Simple Muscle Building Workouts For All

Weight lifting is serious business. If you just want to play along and not take it seriously then you will not see any serious gains. In fact you will even risk injury so I suggest you do not engage in this unless you have the determination to allot at least a year or two of dedicated lifting.

I have always been a believer of quick and efficient workouts that last for under an hour. Tiring your body too much will also not work in your favor. Below are some of my recommended weight lifting workouts.

For a complete upper body workout, I recommend doing the Bench Press. This is probably the most effective at toning your body since it activates a couple of muscle groups at once. Try not to just lift with your arms though as the main focus of this exercise is your chest. To involve your chest, clip your shoulders a bit so that your back will create an arch, allowing your chest to do most of the lifting.

Another workout that is quite good for bulking up is the Squats. Not only is this good for your lower body but it is responsible for releasing a lot more hormones that will aid you in developing bigger and stronger muscles. Avoid back injury at all costs here by leading out with your buttocks. This transfers most of the pressure to your quads instead of the back.

Finally you should do Dead Lifts. These are very good for your hamstrings and arms primarily but also involves your back in the process.

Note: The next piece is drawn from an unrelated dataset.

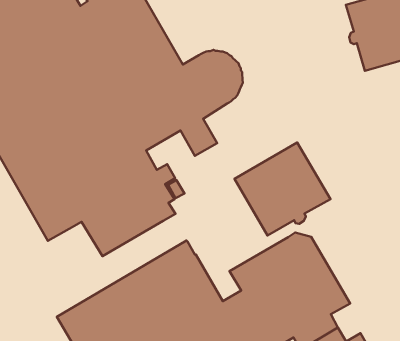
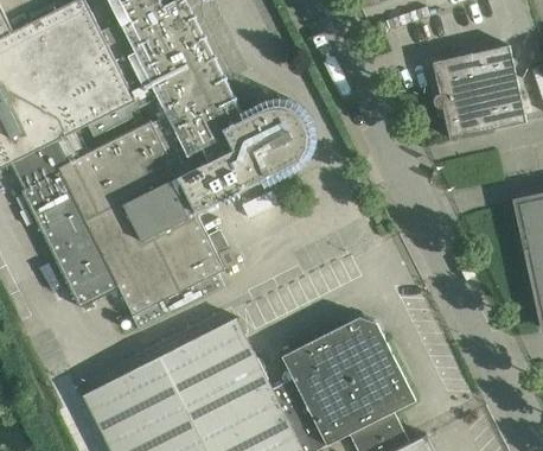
building: [235,143,330,235] -> none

You do not want to be lifting with just your back though since it cannot handle the weight all on its own. Keep the barbell close to your legs at all times so that your back will not do all the lifting.

The exercises above are all compounded and should save you some time in the gym. Do not forget to also incorporate in your daily life a good muscle building diet. This way, you are sure that you have the correct nutrients to be able to build more muscles effectively.